The interface on the other hand we have no ideas about currently.

Brainstorming:

  • Lots of little clips to choose from, symbolising how ubiquitous love is
  • Divide the categories by male and female

Week 9 Class and Organisation

Organisation of our Korsakow project.

We’re really on track with our Korsakow project. We each have given tasks, so this week outside of class we will each conduct 5 different interviews, each consisting of 4 questions. That gives up 60 clips in total. We decided to shoot on our phones, horizontally, and all will be framed the same way.

Then by next week’s class we will have a draft put together to show in class. Then we will work more on the interface design and key words of the Korsakow during that week.

The week after that we will work on the essay. We have already decided that we will each write 600 words on a different topic. I will be covering the content of the piece.

We have all this information tracked in a Gant chart.DSC_4813

33 Objects

DSC_4794 DSC_4796This week I went to visit the NGV, and check out the new works there. Something I noticed was there is now a lot of media art on exhibition, whereas a few years ago it was mainly paintings and stills.

One artwork that seemed relevant to our media class in particular was Charlie Sofo’s video piece, 33 Objects That Can Fit Through the Hole in my Pocket.

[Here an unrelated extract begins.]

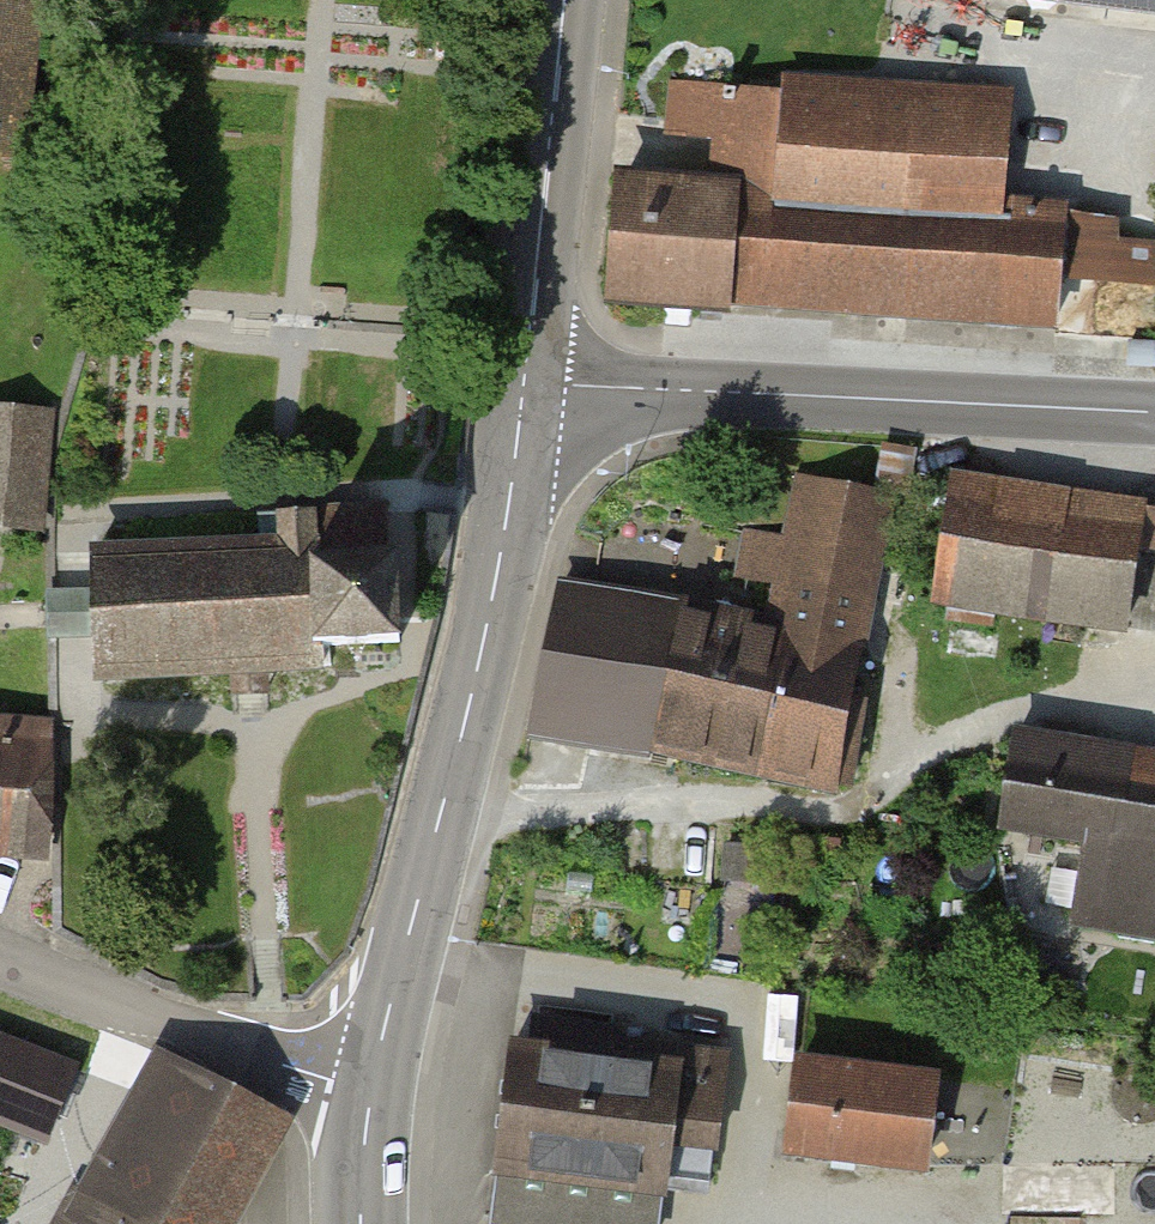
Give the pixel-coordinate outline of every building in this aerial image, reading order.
[(22,156),(39,0),(0,0),(0,154),(22,156)] [(614,297),(725,307),(726,297),(1058,321),(1060,277),(1154,283),(1154,244),(1110,240),(1111,216),(1001,210),(1013,60),(787,44),(783,93),(675,83),(670,133),(720,137),(716,187),(622,180),(614,297)] [(0,410),(0,515),(32,518),(42,414),(0,410)] [(798,566),(865,579),(882,494),(814,481),(803,536),(748,526),(738,576),(794,587),(798,566)] [(938,597),(1126,623),(1137,547),(1154,549),(1154,510),(955,481),(938,597)] [(99,633),(101,673),(249,667),(323,663),(322,646),(399,642),(395,554),(389,554),(386,507),(279,512),(280,530),(262,531),(263,544),(96,551),(98,593),(91,593),(91,600),(100,604),(101,624),(91,627),(91,633),(99,633)] [(794,587),(784,634),(759,768),(843,786),(852,730),(839,727),(865,579),(798,566),(794,587)] [(561,590),(531,724),(759,768),(784,634),(561,590)] [(54,857),(57,742),(0,738),(0,855),(54,857)] [(1017,738),(1002,822),(1087,837),(1073,916),(1154,930),(1154,761),(1017,738)] [(511,1045),(497,1167),(664,1186),(665,1177),(711,1182),(726,1054),(677,1048),(675,1065),(613,1058),(616,1030),(536,1020),(532,1048),(511,1045)] [(0,1040),(0,1117),(45,1134),(71,1067),(0,1040)] [(279,1121),(155,1056),(70,1216),(86,1223),(224,1223),(279,1121)] [(800,1063),(788,1150),(921,1168),(933,1081),(800,1063)]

This arwork showed the artist’s feet and random objects fell out the bottom of his trousers after shaking his feet. It was list-like, in that the objects were random and were connected by their ability to fall through his pocket. It also reminded me of our Korsakow projects because it was extremely abstract.

When watching these random objects fall out of the artist’s pocket, I had no idea what it meant or what the artist was trying to do. The description of the artwork states that it “raises questions about perceived and actual and resourcefulness or artists, humorously critiquing criteria that claim to separate treasure from trash.”

This is an interpretation that I would never have guessed at, and I think it is an example of how ambiguous media list-like works can be, and how this does not devalue them.

Week 8 lecture, Media 1

Korsakow clips mean nothing on their own, they gain meaning through their connections to other clips.

Filtered through the subjectivity of the maker. Doesn’t have to be grounded in reality. It’s all about the voice of the filmmaker. The essay and its relationship with experience. Documentary is all non-fictional cinema. Essay films are a category within documentary. Not so much telling you what to think as an invitation to think with the creator. Exploratory as it is a thinking through of a … who knows what.

Style and genre differ. Genre has specific qualifiers that make it a specific genre, styles have different elements that are similar but can fit into different genres. Genre is more about content than how you make it go about. Style is about what it is about. Our Korsakow films can be any genre, but the style is important.

We cannot know what our intent is. Intent does not survive anything. Parody and satire undermine intent. Intent counts for nothing.

The best Korsakow reading so far, week 7

This was the best reading so far, it inspired many ideas and my desired approach to the group Korsakow assignment. I am now thinking that rather than create some kind of story or some kind of meaning, I want to create a poetic experience. The aim is “evocation and experiential knowing” not a hard and firm meaning, which is what my rational mind fought for when it came to the abstract and ambiguous Korsakow medium.

This reading finally made me understand how it isn’t about information or story; it’s about the experience. In my discussion of the last reading here I argued that even linear films are experiential, but now I realize that it is in an entirely different way. It is aesthetically experiential and guided by plot, information and meaning. Korsakow films are entirely about the feelings that they evoke, the emotional experience. A logical and informative interpretation is not necessary and in most instances not even desired.